Siempre me ha fascinado ese instante en el que las mujeres se quitan maquinalmente un pendiente para hablar por teléfono. O cuando apartan de la cara el pelo dándole un suave latigazo de heno a la melena. También me admira el delicado hilván de ese exquisito gesto femenino lento y tangencial con el que tantean de madrugada con dos dedos el cabalístico filo de la copa. No hay en la historia del cine una aparición más deslumbrante que la secuencia en la que Rita Hayworth levanta la cabeza y con una brusca sacudida del pelo descubre la luminosidad de su rostro frente al sorprendido Glenn Ford de Gilda. Siempre que la veo llego a la conclusión de que ese gesto es al mismo tiempo exuberante y sutil, una especie de delicada brusquedad, algo así como si una fina brisa femenina de Estée Lauder abriese la ventana con el rebufo de un portazo.

En un montaje fotográfico con música acabo de repasar en el ordenador el rostro de Hedy Lamar retratado en el esplendor de su belleza y encuentro que incluso hay movimiento en la luz varada sobre su rostro, en el cauterizado alabeo de esa pamela negra que le sombrea en cursiva las facciones a esa divina actriz vienesa a la que en alguna película mismo parece que le hubiesen cosido la ropa mientras su cuerpo se probaba en los brazos de Melvyn Douglas la elegante esgrima de un vals. Anoche vi en televisión por enésima vez Los sobornados y disfruté de nuevo con esa inquietante Debby Marsh que Gloria Grahame hizo tan suya como pudieran serlo su aliento, su conciencia o su piel. A raíz de que el perverso David Stone (Lee Marvin) le destroce el rostro quemándoselo con café hirviendo, a la protagonista le cambia el carácter, pero a pesar del vendaje que disimula los estragos mantiene intacta una feminidad a la vez tierna y vengativa, una mezcla de furia y abatimiento que le añade a su belleza el inusitado encanto de la vulnerabilidad. ¿Cómo harán las mujeres para que el espanto les produzca sensatez?

El del dolor contenido suele ser otro gesto femenino admirable. Y misterioso. Por más veces que haya visto Los sobornados, no acabo de estar seguro de si la quemadura del café lo que le produce a Gloria Grahame es tristeza, resentimiento o fotogenia.

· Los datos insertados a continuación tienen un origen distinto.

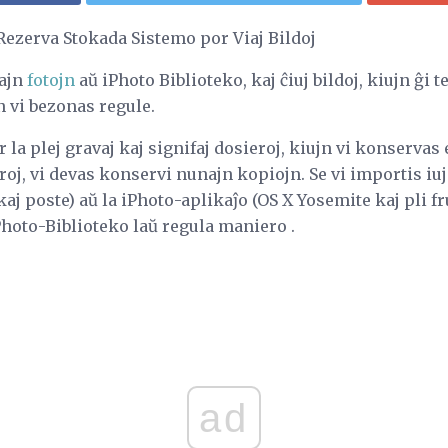
Rezerva Stokada Sistemo por Viaj Bildoj
iajn
fotojn
aŭ iPhoto Biblioteko, kaj ĉiuj bildoj, kiujn ĝi t
jn vi bezonas regule.
er la plej gravaj kaj signifaj dosieroj, kiujn vi konservas
roj, vi devas konservi nunajn kopiojn. Se vi importis iujn
aj poste) aŭ la iPhoto-aplikaĵo (OS X Yosemite kaj pli fr
iPhoto-Biblioteko laŭ regula maniero .
ad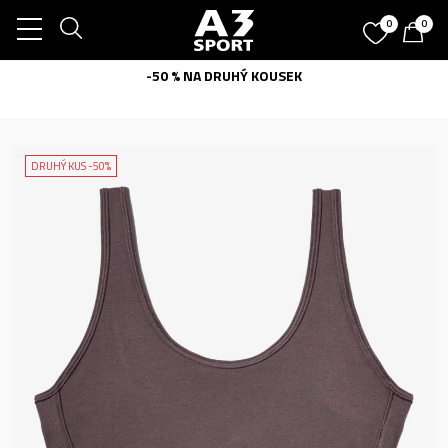
0
0
-50 % NA DRUHÝ KOUSEK
DRUHÝ KUS -50%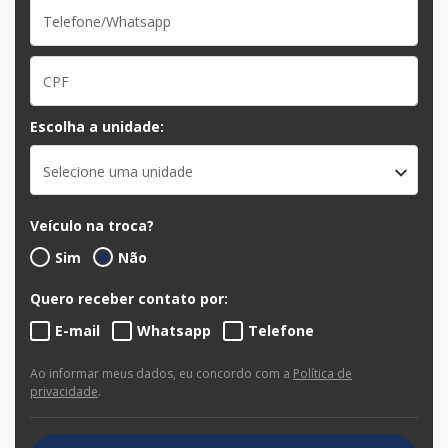
Escolha a unidade:
Selecione uma unidade
Veículo na troca?
Sim
Não
Quero receber contato por:
E-mail
Whatsapp
Telefone
Ao informar meus dados, eu concordo com a
Política de
privacidade
.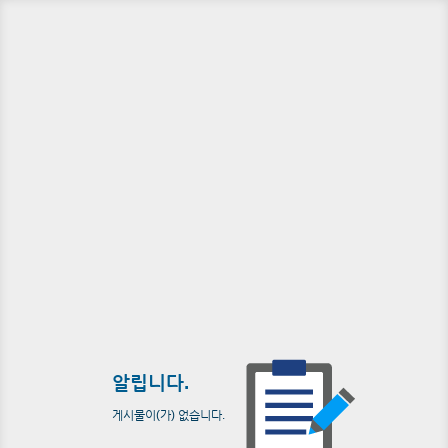
알립니다.
게시물이(가) 없습니다.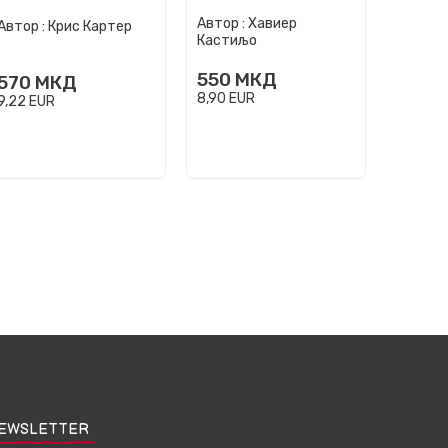
Автор :
Хавиер
Автор :
Автор :
Крис Картер
Кастиљо
Трајков
550
МКД
400
570
МКД
8,90
EUR
6,47
EU
9,22
EUR
EWSLETTER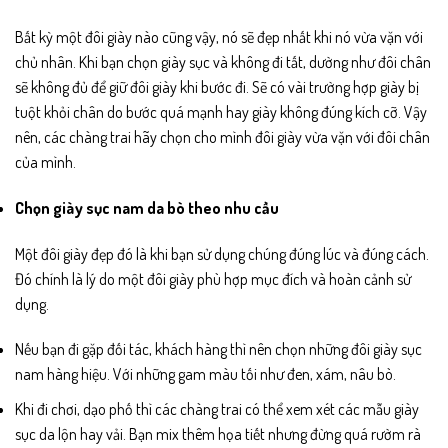
Bất kỳ một đôi giày nào cũng vậy, nó sẽ đẹp nhất khi nó vừa vặn với
chủ nhân. Khi bạn chọn giày sục và không đi tất, dường như đôi chân
sẽ không đủ để giữ đôi giày khi bước đi. Sẽ có vài trường hợp giày bị
tuột khỏi chân do bước quá mạnh hay giày không đúng kích cỡ. Vậy
nên, các chàng trai hãy chọn cho mình đôi giày vừa vặn với đôi chân
của mình.
Chọn giày sục nam da bò theo nhu cầu
Một đôi giày đẹp đó là khi bạn sử dụng chúng đúng lúc và đúng cách.
Đó chính là lý do một đôi giày phù hợp mục đích và hoàn cảnh sử
dụng.
Nếu bạn đi gặp đối tác, khách hàng thì nên chọn những đôi giày sục
nam hàng hiệu. Với những gam màu tối như đen, xám, nâu bò.
Khi đi chơi, dạo phố thì các chàng trai có thể xem xét các mẫu giày
sục da lộn hay vải. Bạn mix thêm họa tiết nhưng đừng quá rườm rà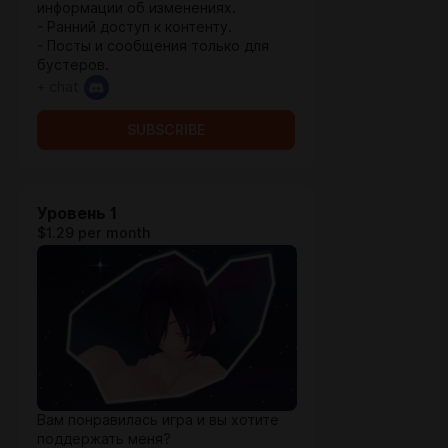
информации об изменениях.
- Ранний доступ к контенту.
- Посты и сообщения только для
бустеров.
+ chat
SUBSCRIBE
Уровень 1
$1.29 per month
Вам понравилась игра и вы хотите
поддержать меня?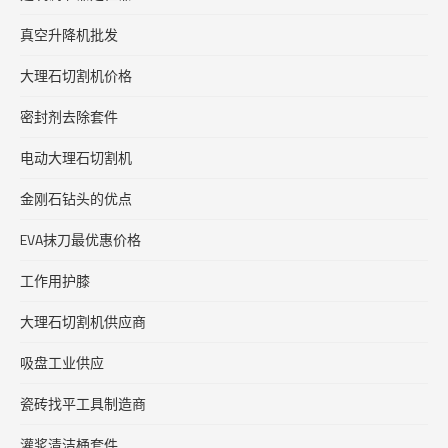
真空升降机批发
大理石切割机价格
密封剂去除套件
电动大理石切割机
金刚石钻头的优点
EVA抹刀最优惠价格
工作用护膝
大理石切割机供应商
吸盘工业供应
瓷砖找平工具制造商
灌浆清洁桶套件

Es dudoso que algo así sea razonable, pero a mí se me ha metido en la cabeza que lo que de verdad teme la inquietante y dolida Debby Marsh es que la belleza diezmada de su rostro la aparte de los cambiantes y dulces avatares de la vida nocturna, la aleje de la estupefaciente lotería de las malas compañías y la devuelva a la cocina al lado de un tipo vulgar y rutinario que solo le sea de alguna ayuda para atarle con desgana el delantal a la espalda.

¡Dios Santo! ¡Los maquinales y coreográficos gestos de las mujeres! Se podría escribir muchas columnas como esta sobre la anátida y apasionante pantomima de la feminidad. De todos ellos, personalmente soy devoto admirador de ese instante en el que, no creyéndose observada, ella moja en los labios las puntas de dos dedos, se lleva la mano a la pierna y detiene con un bodoque de saliva la inesperada caligrafía de una carrera en las medias, convirtiendo en alta costura lo que podría haber sido un simple y prosaico gesto artesanal. Muchas veces he degustado ese momento. Y si bien no sabría describirlo como sin duda se merece, en cierto modo me conformo con la sensación de haber sentido alguna vez mi letra deslizándose a tientas entre el humo del cigarrillo, encaramada como una funda de vaho azul sobre la hidra desabrochada de esa bendita carrera en las medias.